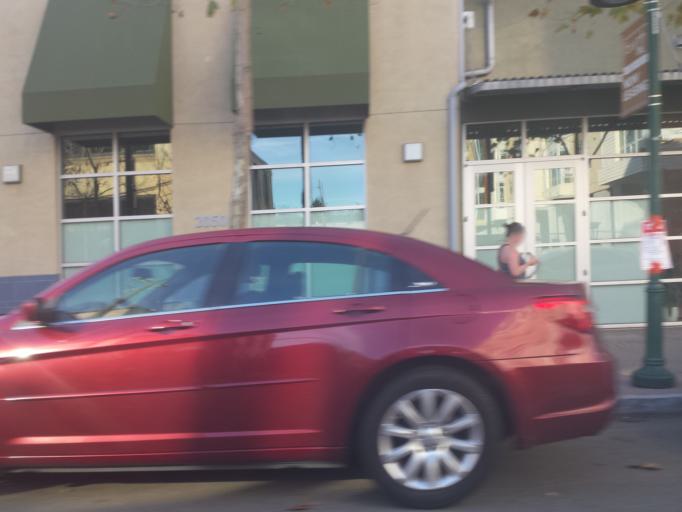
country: US
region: California
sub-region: Alameda County
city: Albany
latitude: 37.8667
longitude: -122.2997
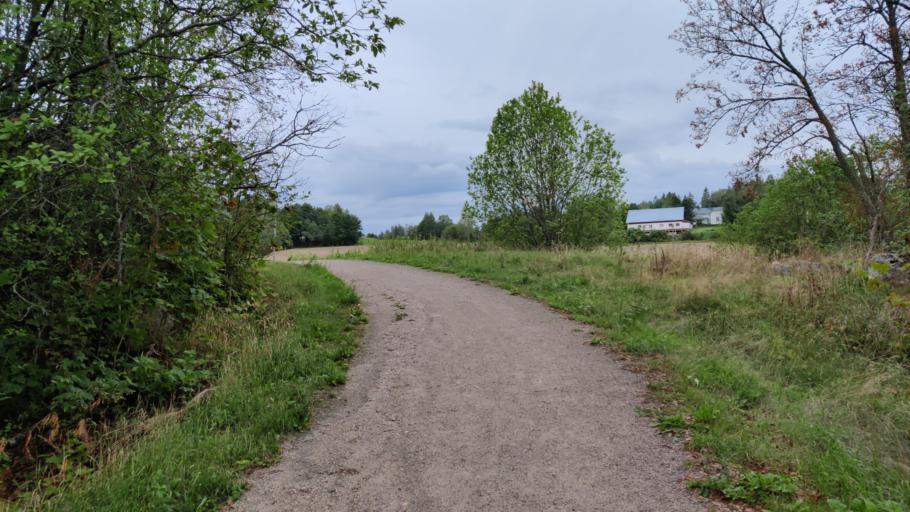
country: FI
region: Uusimaa
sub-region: Helsinki
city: Teekkarikylae
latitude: 60.2917
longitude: 24.8779
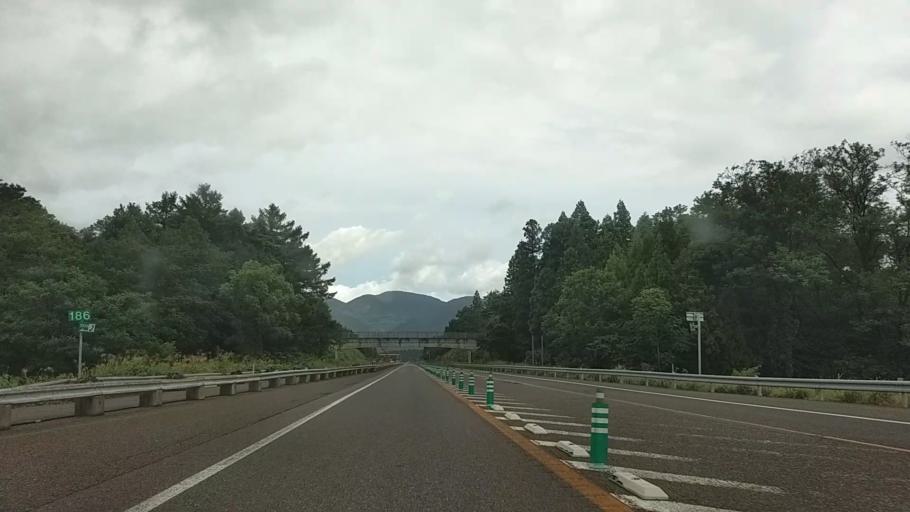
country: JP
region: Niigata
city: Arai
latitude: 36.9819
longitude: 138.2173
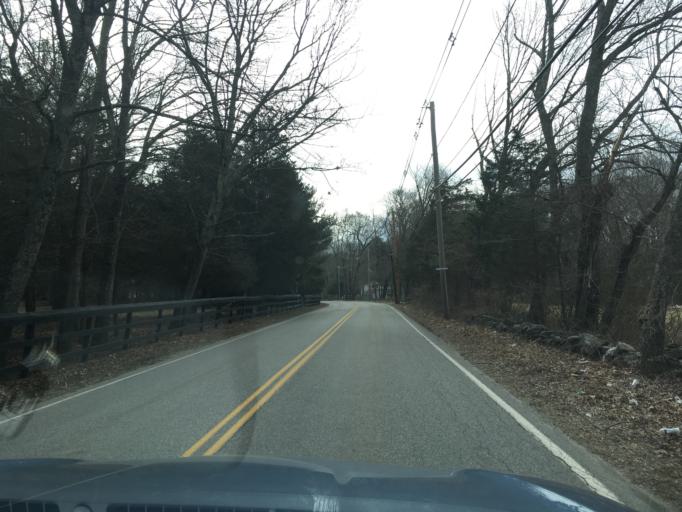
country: US
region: Rhode Island
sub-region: Kent County
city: East Greenwich
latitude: 41.6437
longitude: -71.4503
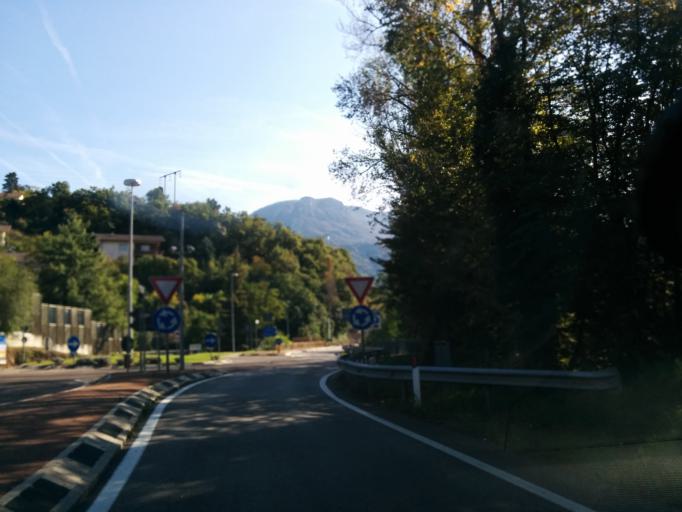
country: IT
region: Trentino-Alto Adige
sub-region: Provincia di Trento
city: Povo
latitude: 46.0738
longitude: 11.1386
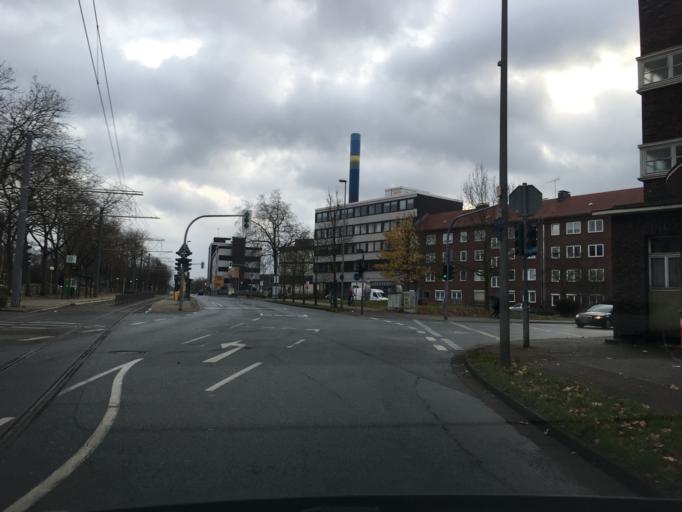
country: DE
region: North Rhine-Westphalia
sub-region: Regierungsbezirk Dusseldorf
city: Oberhausen
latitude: 51.4721
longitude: 6.8594
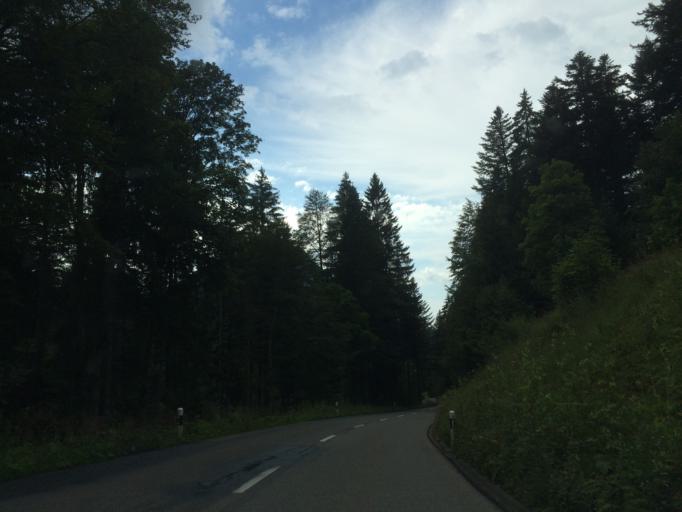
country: CH
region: Appenzell Ausserrhoden
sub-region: Bezirk Hinterland
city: Urnasch
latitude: 47.2467
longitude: 9.2813
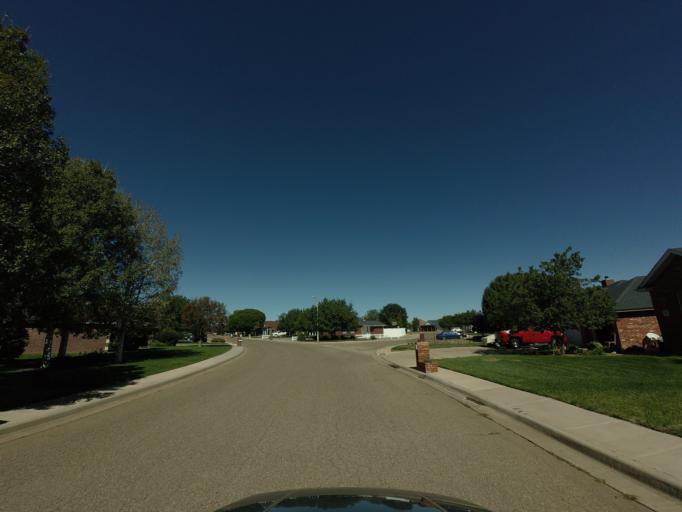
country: US
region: New Mexico
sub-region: Curry County
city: Clovis
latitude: 34.4240
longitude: -103.1703
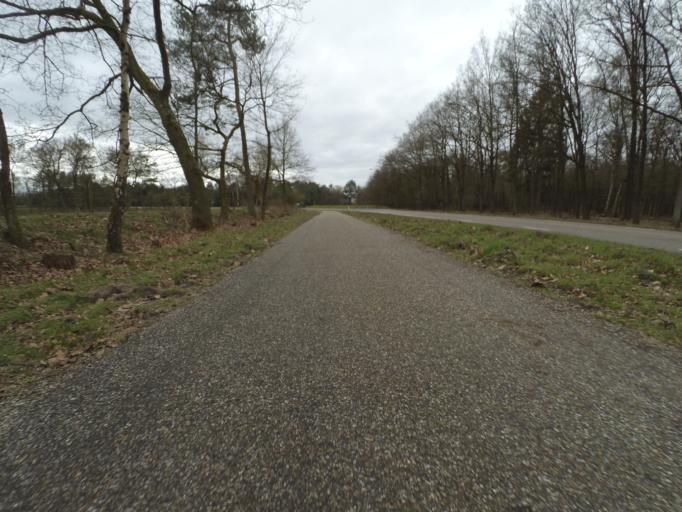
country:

************

Copy out every one of the records above, line for line and unchanged, leaving out the pictures.

country: US
region: California
sub-region: Alameda County
city: Albany
latitude: 37.8667
longitude: -122.2997
country: FI
region: Uusimaa
sub-region: Helsinki
city: Teekkarikylae
latitude: 60.2917
longitude: 24.8779
country: JP
region: Niigata
city: Arai
latitude: 36.9819
longitude: 138.2173
country: US
region: Rhode Island
sub-region: Kent County
city: East Greenwich
latitude: 41.6437
longitude: -71.4503
country: IT
region: Trentino-Alto Adige
sub-region: Provincia di Trento
city: Povo
latitude: 46.0738
longitude: 11.1386
country: DE
region: North Rhine-Westphalia
sub-region: Regierungsbezirk Dusseldorf
city: Oberhausen
latitude: 51.4721
longitude: 6.8594
country: CH
region: Appenzell Ausserrhoden
sub-region: Bezirk Hinterland
city: Urnasch
latitude: 47.2467
longitude: 9.2813
country: US
region: New Mexico
sub-region: Curry County
city: Clovis
latitude: 34.4240
longitude: -103.1703
country:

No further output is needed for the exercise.